Required task
Please recast every line of the records below as a JSON list of strings, one string per line, leaving out any blank lines.

***

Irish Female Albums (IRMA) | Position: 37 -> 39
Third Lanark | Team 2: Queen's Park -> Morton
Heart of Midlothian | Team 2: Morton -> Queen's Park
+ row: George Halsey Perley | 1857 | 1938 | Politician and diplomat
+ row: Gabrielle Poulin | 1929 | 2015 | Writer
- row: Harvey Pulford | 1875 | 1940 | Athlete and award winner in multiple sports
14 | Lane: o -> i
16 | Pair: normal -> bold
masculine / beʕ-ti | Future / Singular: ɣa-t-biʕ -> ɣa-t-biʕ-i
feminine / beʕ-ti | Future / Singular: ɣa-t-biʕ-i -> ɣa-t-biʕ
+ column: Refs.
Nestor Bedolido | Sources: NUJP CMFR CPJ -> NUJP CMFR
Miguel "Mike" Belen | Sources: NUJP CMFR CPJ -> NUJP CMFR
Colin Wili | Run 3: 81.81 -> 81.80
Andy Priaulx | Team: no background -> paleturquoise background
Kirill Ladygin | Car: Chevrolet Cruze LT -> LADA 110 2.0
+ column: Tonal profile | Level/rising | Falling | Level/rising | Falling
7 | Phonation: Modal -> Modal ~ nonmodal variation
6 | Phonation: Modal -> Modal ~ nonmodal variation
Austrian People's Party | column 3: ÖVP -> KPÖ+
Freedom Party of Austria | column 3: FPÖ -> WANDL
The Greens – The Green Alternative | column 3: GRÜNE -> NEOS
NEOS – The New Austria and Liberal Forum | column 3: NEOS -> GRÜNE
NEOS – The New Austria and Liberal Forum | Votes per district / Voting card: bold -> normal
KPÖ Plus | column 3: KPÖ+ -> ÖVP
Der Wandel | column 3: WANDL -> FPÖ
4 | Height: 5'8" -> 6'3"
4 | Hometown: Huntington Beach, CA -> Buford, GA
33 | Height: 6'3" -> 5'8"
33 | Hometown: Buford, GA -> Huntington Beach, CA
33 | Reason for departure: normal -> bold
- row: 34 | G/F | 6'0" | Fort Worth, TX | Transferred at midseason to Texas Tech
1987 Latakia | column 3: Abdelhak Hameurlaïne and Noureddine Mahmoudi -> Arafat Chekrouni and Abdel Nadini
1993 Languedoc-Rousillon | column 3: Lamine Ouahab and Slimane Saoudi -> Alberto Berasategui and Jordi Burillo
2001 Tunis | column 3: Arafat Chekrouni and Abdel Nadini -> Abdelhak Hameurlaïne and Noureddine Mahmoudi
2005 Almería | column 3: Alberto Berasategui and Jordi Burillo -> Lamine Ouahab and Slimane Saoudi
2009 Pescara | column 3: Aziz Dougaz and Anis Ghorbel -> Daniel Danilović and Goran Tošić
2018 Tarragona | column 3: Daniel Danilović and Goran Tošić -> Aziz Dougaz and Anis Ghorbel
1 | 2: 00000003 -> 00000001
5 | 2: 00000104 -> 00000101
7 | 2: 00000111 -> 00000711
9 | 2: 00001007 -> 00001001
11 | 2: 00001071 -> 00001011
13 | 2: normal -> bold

***

Solution
[
  "Irish Female Albums (IRMA) | Position: 37 -> 39",
  "Third Lanark | Team 2: Queen's Park -> Morton",
  "Heart of Midlothian | Team 2: Morton -> Queen's Park",
  "+ row: George Halsey Perley | 1857 | 1938 | Politician and diplomat",
  "+ row: Gabrielle Poulin | 1929 | 2015 | Writer",
  "- row: Harvey Pulford | 1875 | 1940 | Athlete and award winner in multiple sports",
  "14 | Lane: o -> i",
  "16 | Pair: normal -> bold",
  "masculine / beʕ-ti | Future / Singular: ɣa-t-biʕ -> ɣa-t-biʕ-i",
  "feminine / beʕ-ti | Future / Singular: ɣa-t-biʕ-i -> ɣa-t-biʕ",
  "+ column: Refs.",
  "Nestor Bedolido | Sources: NUJP CMFR CPJ -> NUJP CMFR",
  "Miguel \"Mike\" Belen | Sources: NUJP CMFR CPJ -> NUJP CMFR",
  "Colin Wili | Run 3: 81.81 -> 81.80",
  "Andy Priaulx | Team: no background -> paleturquoise background",
  "Kirill Ladygin | Car: Chevrolet Cruze LT -> LADA 110 2.0",
  "+ column: Tonal profile | Level/rising | Falling | Level/rising | Falling",
  "7 | Phonation: Modal -> Modal ~ nonmodal variation",
  "6 | Phonation: Modal -> Modal ~ nonmodal variation",
  "Austrian People's Party | column 3: ÖVP -> KPÖ+",
  "Freedom Party of Austria | column 3: FPÖ -> WANDL",
  "The Greens – The Green Alternative | column 3: GRÜNE -> NEOS",
  "NEOS – The New Austria and Liberal Forum | column 3: NEOS -> GRÜNE",
  "NEOS – The New Austria and Liberal Forum | Votes per district / Voting card: bold -> normal",
  "KPÖ Plus | column 3: KPÖ+ -> ÖVP",
  "Der Wandel | column 3: WANDL -> FPÖ",
  "4 | Height: 5'8\" -> 6'3\"",
  "4 | Hometown: Huntington Beach, CA -> Buford, GA",
  "33 | Height: 6'3\" -> 5'8\"",
  "33 | Hometown: Buford, GA -> Huntington Beach, CA",
  "33 | Reason for departure: normal -> bold",
  "- row: 34 | G/F | 6'0\" | Fort Worth, TX | Transferred at midseason to Texas Tech",
  "1987 Latakia | column 3: Abdelhak Hameurlaïne and Noureddine Mahmoudi -> Arafat Chekrouni and Abdel Nadini",
  "1993 Languedoc-Rousillon | column 3: Lamine Ouahab and Slimane Saoudi -> Alberto Berasategui and Jordi Burillo",
  "2001 Tunis | column 3: Arafat Chekrouni and Abdel Nadini -> Abdelhak Hameurlaïne and Noureddine Mahmoudi",
  "2005 Almería | column 3: Alberto Berasategui and Jordi Burillo -> Lamine Ouahab and Slimane Saoudi",
  "2009 Pescara | column 3: Aziz Dougaz and Anis Ghorbel -> Daniel Danilović and Goran Tošić",
  "2018 Tarragona | column 3: Daniel Danilović and Goran Tošić -> Aziz Dougaz and Anis Ghorbel",
  "1 | 2: 00000003 -> 00000001",
  "5 | 2: 00000104 -> 00000101",
  "7 | 2: 00000111 -> 00000711",
  "9 | 2: 00001007 -> 00001001",
  "11 | 2: 00001071 -> 00001011",
  "13 | 2: normal -> bold"
]